Supplied material section start

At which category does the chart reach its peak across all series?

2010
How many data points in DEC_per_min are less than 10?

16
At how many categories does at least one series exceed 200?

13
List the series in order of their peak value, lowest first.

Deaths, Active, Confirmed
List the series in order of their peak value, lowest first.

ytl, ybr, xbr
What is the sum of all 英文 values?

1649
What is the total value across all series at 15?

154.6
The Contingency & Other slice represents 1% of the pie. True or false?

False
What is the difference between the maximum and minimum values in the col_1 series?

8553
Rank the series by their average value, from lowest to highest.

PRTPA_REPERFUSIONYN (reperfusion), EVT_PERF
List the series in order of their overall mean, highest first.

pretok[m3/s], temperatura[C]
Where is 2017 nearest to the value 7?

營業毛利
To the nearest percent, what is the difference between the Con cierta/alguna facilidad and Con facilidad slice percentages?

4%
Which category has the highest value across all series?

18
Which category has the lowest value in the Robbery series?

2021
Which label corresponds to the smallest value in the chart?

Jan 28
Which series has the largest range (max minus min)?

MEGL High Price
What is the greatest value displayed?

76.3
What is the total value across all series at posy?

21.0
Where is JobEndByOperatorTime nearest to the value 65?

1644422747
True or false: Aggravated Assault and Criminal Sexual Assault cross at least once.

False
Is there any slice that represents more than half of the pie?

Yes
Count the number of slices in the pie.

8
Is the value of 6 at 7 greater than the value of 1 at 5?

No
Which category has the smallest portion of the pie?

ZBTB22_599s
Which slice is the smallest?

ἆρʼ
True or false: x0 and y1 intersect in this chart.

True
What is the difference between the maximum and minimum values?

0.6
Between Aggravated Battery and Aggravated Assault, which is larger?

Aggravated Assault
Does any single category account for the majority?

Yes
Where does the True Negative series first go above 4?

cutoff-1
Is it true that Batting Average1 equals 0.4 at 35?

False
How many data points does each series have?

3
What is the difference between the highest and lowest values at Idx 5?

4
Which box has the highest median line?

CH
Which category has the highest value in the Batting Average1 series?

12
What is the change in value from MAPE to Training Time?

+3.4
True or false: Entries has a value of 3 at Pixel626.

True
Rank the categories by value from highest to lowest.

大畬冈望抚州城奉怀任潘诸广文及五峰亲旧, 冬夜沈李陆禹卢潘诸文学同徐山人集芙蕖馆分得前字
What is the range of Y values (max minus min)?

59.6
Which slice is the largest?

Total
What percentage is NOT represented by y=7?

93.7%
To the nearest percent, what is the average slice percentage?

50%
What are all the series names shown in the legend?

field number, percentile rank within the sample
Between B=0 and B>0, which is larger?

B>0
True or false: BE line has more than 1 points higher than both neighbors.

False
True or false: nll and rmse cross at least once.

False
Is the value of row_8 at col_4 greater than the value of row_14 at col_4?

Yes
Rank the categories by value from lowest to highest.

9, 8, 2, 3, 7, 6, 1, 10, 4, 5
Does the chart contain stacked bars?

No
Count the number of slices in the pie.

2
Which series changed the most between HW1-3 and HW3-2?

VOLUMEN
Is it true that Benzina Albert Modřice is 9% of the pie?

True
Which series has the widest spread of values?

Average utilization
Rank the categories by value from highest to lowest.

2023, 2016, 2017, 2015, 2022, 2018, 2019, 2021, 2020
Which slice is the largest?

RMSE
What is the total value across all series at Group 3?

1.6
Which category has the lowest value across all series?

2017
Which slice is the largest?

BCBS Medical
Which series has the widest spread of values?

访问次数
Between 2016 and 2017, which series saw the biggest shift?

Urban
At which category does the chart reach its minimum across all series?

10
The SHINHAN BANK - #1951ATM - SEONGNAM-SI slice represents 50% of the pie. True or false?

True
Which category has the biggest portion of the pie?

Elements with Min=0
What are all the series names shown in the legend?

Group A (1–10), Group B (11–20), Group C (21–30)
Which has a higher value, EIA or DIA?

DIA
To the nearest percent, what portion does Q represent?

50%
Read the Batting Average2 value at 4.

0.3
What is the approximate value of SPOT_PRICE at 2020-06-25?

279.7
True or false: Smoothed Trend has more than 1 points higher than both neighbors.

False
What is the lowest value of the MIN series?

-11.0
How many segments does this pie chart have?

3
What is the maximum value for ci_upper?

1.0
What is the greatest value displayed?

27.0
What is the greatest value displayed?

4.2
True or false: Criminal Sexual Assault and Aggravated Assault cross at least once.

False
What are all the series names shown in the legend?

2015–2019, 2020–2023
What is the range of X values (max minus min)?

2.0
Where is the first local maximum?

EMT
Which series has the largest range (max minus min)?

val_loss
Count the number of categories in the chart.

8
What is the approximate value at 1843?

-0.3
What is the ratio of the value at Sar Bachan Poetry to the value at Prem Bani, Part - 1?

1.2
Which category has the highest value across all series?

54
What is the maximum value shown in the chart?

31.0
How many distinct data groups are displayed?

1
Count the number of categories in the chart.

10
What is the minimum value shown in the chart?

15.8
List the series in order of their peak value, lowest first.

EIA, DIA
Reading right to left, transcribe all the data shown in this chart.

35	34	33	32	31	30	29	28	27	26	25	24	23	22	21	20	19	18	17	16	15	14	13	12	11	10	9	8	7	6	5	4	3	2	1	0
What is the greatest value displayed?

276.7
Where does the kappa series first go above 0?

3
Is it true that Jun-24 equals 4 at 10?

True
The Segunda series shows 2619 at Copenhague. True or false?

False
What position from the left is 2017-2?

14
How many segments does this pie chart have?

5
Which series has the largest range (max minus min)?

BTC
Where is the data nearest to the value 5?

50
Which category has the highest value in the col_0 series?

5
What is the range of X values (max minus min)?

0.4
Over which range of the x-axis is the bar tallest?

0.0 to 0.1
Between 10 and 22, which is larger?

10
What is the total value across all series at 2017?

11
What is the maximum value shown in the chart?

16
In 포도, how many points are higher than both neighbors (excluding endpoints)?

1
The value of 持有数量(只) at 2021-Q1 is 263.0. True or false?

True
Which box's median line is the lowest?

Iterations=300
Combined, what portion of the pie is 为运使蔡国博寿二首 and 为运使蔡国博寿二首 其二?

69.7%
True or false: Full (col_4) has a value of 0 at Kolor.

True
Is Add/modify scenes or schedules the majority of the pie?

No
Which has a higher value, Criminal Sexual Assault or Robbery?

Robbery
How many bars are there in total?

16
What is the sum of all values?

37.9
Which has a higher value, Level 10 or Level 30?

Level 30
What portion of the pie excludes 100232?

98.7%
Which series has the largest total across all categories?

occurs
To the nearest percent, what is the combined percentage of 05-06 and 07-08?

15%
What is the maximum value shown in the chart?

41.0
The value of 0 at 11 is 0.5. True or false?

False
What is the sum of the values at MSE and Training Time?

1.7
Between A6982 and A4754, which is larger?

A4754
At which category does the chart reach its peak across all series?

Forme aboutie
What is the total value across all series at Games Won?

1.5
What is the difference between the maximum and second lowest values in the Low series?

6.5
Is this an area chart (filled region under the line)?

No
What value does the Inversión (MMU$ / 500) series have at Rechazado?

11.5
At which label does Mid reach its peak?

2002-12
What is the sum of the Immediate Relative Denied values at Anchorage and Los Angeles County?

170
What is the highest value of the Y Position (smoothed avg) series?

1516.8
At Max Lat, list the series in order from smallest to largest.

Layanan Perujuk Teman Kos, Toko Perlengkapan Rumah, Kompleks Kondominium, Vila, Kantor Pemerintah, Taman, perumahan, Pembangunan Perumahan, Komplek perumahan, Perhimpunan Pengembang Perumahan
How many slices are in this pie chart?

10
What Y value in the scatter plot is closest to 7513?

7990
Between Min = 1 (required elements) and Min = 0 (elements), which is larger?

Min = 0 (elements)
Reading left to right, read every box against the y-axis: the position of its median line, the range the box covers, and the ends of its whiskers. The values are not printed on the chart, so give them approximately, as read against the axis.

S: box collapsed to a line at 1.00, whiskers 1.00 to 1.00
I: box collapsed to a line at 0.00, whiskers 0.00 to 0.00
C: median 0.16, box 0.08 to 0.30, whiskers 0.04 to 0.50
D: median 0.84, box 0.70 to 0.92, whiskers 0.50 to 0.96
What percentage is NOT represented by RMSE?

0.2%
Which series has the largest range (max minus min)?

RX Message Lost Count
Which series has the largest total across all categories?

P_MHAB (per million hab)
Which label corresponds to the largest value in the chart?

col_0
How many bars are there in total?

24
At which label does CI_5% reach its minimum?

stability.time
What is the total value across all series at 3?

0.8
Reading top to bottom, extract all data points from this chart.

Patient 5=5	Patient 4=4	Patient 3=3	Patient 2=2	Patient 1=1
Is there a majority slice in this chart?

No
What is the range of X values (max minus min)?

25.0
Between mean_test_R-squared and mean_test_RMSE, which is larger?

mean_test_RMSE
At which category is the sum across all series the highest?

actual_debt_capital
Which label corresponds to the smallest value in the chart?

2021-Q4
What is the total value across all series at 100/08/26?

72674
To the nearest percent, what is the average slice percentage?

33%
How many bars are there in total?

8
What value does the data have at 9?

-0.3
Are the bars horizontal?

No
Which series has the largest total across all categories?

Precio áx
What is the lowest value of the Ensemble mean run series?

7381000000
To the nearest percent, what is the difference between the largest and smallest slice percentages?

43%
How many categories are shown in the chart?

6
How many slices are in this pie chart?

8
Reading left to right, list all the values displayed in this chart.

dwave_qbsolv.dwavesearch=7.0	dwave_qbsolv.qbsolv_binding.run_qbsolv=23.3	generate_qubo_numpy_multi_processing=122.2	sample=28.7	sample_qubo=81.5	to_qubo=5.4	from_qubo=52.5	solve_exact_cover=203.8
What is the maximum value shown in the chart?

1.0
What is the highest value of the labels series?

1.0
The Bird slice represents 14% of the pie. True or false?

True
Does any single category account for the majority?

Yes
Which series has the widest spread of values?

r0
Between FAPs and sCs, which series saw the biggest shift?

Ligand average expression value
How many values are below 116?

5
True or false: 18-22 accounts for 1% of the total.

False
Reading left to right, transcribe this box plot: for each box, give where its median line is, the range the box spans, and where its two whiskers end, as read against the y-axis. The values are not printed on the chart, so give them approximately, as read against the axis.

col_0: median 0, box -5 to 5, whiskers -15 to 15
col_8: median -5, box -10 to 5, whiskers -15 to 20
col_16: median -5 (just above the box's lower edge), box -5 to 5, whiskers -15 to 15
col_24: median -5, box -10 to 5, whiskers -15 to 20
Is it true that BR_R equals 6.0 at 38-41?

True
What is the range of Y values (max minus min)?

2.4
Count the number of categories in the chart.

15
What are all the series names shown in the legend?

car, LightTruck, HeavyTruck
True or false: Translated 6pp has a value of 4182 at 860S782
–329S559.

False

Supplied material section end

## What to do:
Reproduce the items word for word, from the first line through the line that contains "The Contingency &", including that line.

## Result of this task:
At which category does the chart reach its peak across all series?

2010
How many data points in DEC_per_min are less than 10?

16
At how many categories does at least one series exceed 200?

13
List the series in order of their peak value, lowest first.

Deaths, Active, Confirmed
List the series in order of their peak value, lowest first.

ytl, ybr, xbr
What is the sum of all 英文 values?

1649
What is the total value across all series at 15?

154.6
The Contingency & Other slice represents 1% of the pie. True or false?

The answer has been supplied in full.